- **What is required**
Output every entry exactly, without any pictures.
Top of Records for processing
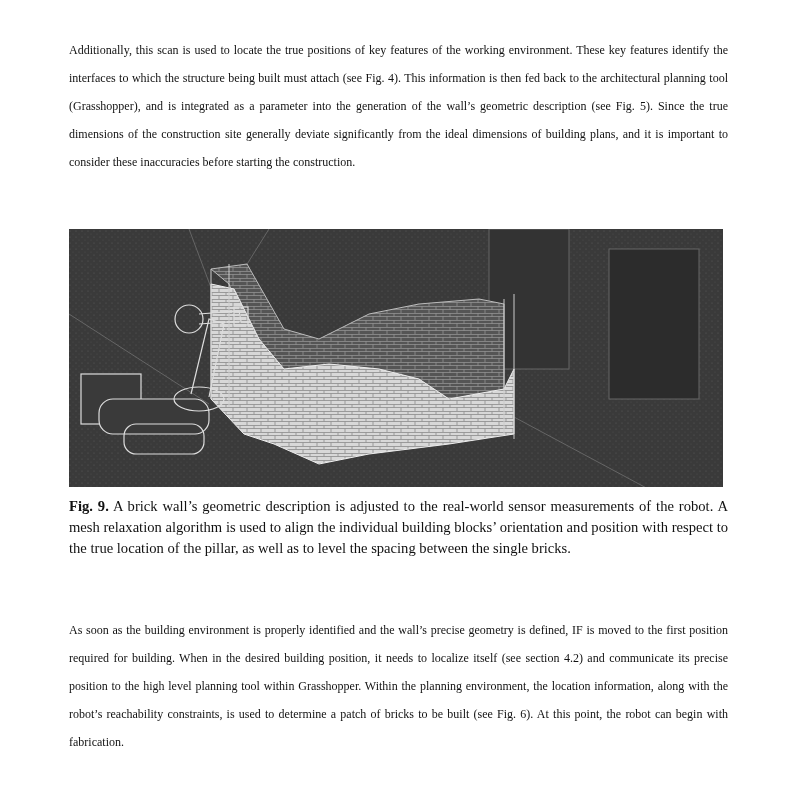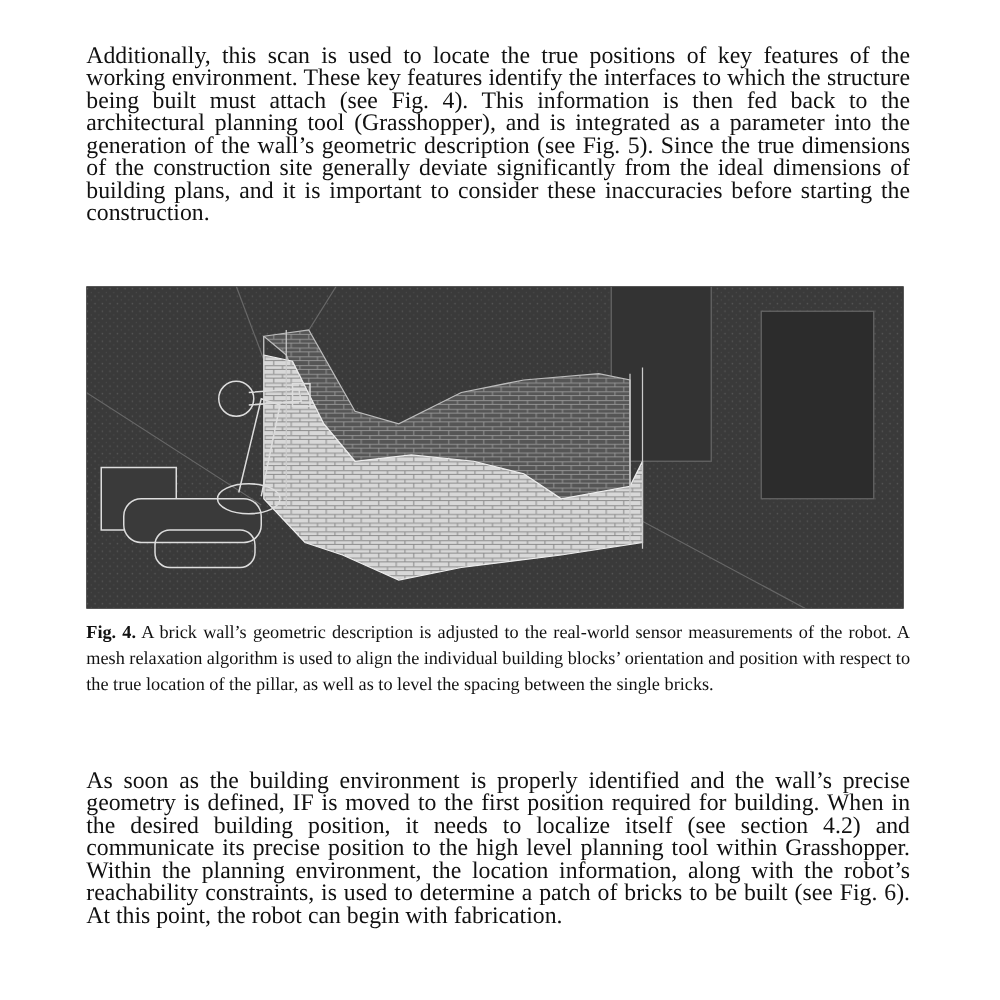"Additionally, this scan is used" .para { font-size: 19px -> 12px; line-height: 18px -> 28px }
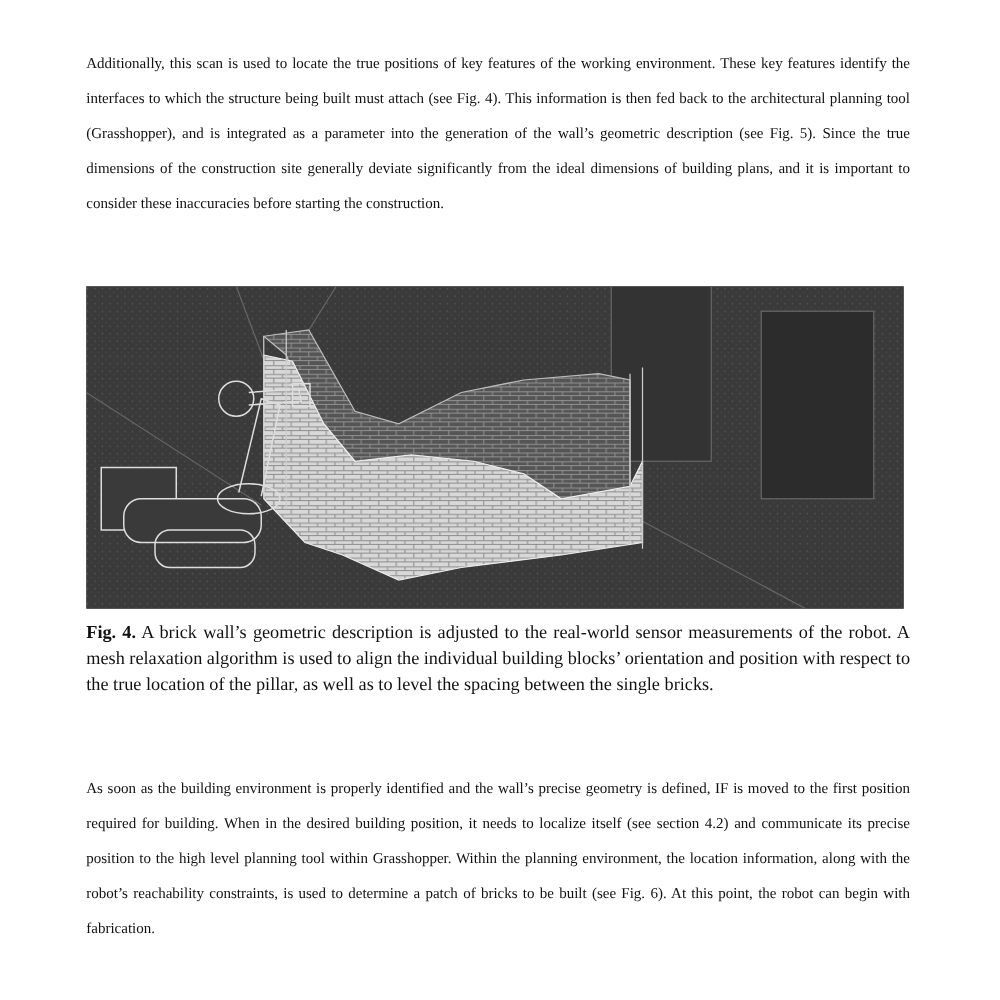"Fig. 4." b { text: 4 -> 9 }
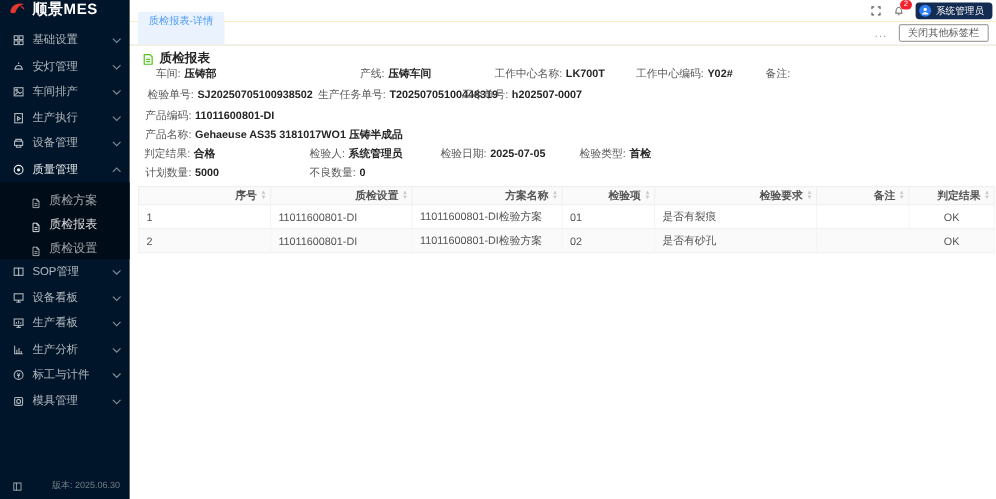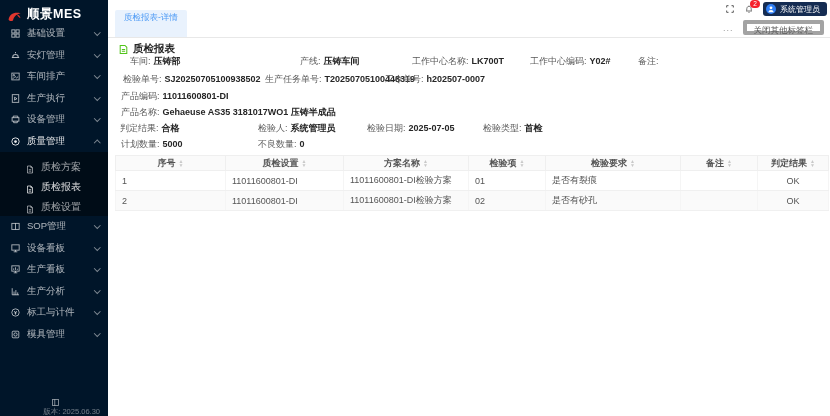"顺景MES" .logo-row { align-items: flex-end -> flex-start }
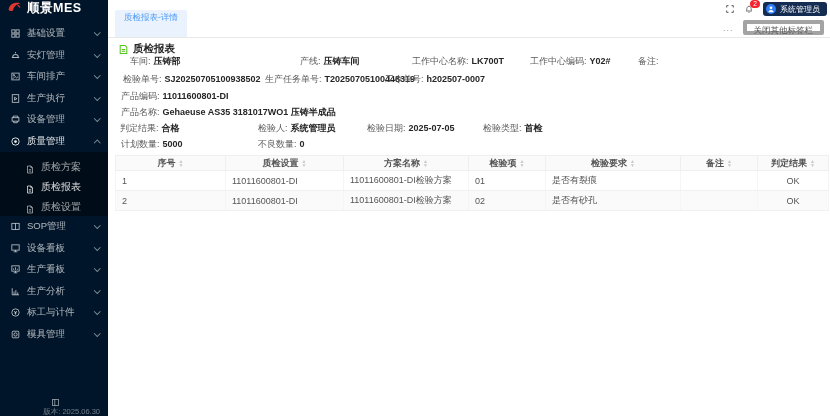"关闭其他标签栏" .close-btn { border: 4px solid #a3a3a3 -> 1px solid #a3a3a3 }
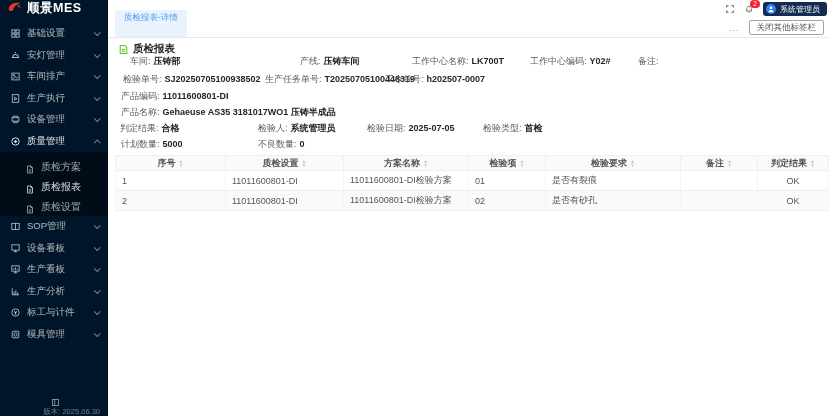"序号" th { text-align: center -> right }
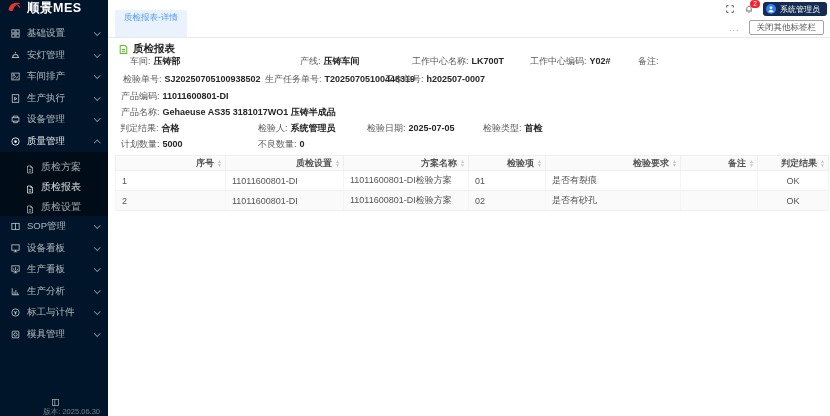"版本: 2025.06.30" .side-foot { flex-direction: column -> none }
Bottom of Records for processing
- **Answer box**
"Additionally, this scan is used" .para { font-size: 19px -> 12px; line-height: 18px -> 28px }
"Fig. 4." b { text: 4 -> 9 }
"顺景MES" .logo-row { align-items: flex-end -> flex-start }
"关闭其他标签栏" .close-btn { border: 4px solid #a3a3a3 -> 1px solid #a3a3a3 }
"序号" th { text-align: center -> right }
"版本: 2025.06.30" .side-foot { flex-direction: column -> none }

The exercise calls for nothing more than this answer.